Animation students bring Earnshaw’s WOKKER back to life

BA (Hons) Animation

BA (Hons) Animation students have been working on a new film featuring ‘WOKKER,’ a character co-designed by Anthony Earnshaw, to be shown in new exhibition dedicated to his life and work.

Students from BA (Hons) Animation were set a live brief by Senior Lecturer Ben Simpson to bring WOKKER back to life with a new animated film. Ben directed the six students, Meron Tefari, Mabel Alcock, Anca Nicula, Cody Reily, Sean De Asis and Micheal Dimpsey across a range of roles, including backgrounds, composition and animation.

In collaboration with Gail Earnshaw, Anthony’s widow, WOKKER has returned, strutting once more in a larger than life format at ‘Anthony Earnshaw - The Imp of Surrealism’ exhibition at Dean Clough, Halifax.

The efforts undertaken by the students to bring WOKKER back, particularly lead animator and producer Anca Nicula, delighted Gail Earnshaw when she saw WOKKER, “actually move for the first time”.

"WOKKER has been such an amazing experience, I'm honoured to have been able to bring this iconic character to life. I hope that this adaption will introduce more people into the Wokker series, and people are as inspired by the animated version as the original! WOKK ON!"

Anca Nicula, BA (Hons) Animation student, lead animator and producer

WOKKER, the gloriously baffling bird with attitude, was hatched in 1966 from the brain of Eric Thacker, a Methodist minister, jazz critic and poet. Anthony Earnshaw, postwar English Surrealist then worked with Thacker, bringing his wheeled bird to life.

Together, they gave WOKKER not just wheels, but a full-blown personality: pompous, verbose, finger-wagging and thoroughly insufferable in the most delightful way. Under the pseudonym ‘Wok,’ they unleashed their bird-brained creation onto the world.

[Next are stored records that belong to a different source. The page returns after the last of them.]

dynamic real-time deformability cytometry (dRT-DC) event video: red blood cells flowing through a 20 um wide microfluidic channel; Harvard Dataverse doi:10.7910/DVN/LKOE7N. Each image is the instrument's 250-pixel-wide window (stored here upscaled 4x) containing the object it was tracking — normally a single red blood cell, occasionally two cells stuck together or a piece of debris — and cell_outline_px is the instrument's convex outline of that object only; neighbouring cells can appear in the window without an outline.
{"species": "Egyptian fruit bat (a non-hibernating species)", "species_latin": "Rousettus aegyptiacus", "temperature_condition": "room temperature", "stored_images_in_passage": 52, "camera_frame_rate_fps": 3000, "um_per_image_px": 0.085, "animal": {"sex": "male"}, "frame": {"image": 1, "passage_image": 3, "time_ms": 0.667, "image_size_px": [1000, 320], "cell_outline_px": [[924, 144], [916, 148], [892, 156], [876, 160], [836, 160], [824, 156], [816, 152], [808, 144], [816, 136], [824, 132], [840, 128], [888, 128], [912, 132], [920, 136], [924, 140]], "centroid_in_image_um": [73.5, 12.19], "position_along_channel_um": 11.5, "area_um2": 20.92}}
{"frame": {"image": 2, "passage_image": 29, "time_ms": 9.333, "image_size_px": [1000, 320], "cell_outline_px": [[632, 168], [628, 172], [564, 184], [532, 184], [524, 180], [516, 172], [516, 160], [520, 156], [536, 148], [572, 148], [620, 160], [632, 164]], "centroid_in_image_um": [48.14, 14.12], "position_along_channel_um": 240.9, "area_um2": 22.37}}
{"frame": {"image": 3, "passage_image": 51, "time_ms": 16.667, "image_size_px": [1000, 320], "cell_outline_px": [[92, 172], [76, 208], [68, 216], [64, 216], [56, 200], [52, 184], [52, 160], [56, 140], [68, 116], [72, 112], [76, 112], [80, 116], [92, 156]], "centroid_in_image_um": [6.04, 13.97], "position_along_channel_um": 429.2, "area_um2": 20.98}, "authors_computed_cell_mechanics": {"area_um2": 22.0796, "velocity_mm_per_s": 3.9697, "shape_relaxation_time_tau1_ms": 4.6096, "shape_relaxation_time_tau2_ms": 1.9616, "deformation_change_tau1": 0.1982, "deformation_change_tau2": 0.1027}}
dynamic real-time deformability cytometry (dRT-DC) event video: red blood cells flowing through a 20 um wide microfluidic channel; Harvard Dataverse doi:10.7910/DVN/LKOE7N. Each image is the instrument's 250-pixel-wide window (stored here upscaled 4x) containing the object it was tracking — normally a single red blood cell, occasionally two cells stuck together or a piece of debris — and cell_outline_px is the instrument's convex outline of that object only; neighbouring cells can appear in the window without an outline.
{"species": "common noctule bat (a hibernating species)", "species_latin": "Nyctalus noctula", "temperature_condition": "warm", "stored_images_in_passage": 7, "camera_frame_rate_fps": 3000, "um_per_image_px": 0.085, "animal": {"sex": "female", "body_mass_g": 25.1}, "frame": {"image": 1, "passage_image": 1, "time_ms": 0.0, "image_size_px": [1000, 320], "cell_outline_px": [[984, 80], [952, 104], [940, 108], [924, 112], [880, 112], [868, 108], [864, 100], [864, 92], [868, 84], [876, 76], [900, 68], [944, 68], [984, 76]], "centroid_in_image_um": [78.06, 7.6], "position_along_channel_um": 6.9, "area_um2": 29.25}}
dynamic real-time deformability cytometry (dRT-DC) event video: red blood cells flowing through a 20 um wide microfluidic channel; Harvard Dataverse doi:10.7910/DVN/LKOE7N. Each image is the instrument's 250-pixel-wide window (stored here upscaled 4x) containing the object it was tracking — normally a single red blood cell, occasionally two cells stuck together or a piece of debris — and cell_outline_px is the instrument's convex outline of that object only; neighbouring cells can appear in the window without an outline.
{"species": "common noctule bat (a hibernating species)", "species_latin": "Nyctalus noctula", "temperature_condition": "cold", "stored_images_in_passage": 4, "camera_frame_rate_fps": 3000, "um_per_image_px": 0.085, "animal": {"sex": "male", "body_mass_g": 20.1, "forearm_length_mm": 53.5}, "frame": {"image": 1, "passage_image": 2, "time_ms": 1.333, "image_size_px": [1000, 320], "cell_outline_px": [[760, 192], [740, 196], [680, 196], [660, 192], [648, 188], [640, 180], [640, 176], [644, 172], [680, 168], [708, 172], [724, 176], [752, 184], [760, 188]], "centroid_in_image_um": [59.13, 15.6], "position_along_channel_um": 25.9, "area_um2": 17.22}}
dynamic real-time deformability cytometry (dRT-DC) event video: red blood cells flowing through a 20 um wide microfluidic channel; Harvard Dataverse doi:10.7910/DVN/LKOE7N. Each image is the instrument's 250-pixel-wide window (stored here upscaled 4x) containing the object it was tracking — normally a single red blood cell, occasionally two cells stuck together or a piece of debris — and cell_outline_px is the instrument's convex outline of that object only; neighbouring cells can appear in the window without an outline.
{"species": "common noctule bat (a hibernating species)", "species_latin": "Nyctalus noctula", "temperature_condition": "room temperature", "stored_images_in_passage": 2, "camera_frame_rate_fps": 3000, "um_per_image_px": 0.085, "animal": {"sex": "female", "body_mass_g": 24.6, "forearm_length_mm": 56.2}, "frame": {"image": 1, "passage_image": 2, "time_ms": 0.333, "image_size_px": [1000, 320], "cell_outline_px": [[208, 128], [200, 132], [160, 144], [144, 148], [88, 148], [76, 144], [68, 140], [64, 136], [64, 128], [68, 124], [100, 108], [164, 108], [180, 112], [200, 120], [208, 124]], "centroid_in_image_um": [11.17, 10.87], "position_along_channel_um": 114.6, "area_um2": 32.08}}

WOKKER found his way onto the walls of London’s ICA in 'AAARGH! A Celebration of Comics' (1970–71), then briefly into The Times Educational Supplement for one short-lived year in 1971 before being deemed too surreal, even for the experimental crowd.

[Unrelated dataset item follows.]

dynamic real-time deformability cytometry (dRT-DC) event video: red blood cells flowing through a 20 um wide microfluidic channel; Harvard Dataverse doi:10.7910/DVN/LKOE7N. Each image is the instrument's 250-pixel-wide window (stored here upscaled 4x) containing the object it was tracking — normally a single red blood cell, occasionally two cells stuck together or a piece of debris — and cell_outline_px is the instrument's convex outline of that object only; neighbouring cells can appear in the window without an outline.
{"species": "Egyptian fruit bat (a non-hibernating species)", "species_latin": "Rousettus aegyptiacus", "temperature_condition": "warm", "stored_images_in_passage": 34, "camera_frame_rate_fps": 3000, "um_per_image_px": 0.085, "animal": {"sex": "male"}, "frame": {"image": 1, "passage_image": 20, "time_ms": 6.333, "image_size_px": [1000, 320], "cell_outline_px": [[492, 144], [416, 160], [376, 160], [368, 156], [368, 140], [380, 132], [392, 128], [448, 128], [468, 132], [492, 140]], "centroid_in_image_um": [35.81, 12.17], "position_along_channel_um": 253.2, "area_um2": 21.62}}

While Thacker then moved onto other ecclesiastical or poetic pursuits, Earnshaw continued turning WOKKER into a cult curio.

“Earnshaw’s surreal, dreamlike works crackle with wit, paradox, and a mild sense of rebellion, transforming the everyday into the gently bonkers. A Leeds breakthrough in 1966 secured his Surrealist stripes, and now, at Dean Clough, WOKKER is reborn, life-sized, animated, and still gloriously incomprehensible, especially as its playing on a VHS video loop via a 1970s black and white TV!”

Ben Simpson, BA (Hons) Animation Senior Lecturer

The animated antics of WOKKER is on show now at 'Anthony Earnshaw - The Imp of Surrealism', at Crossley Gallery, D Mill, Dean Clough, Halifax, until Sunday 28 September 2025.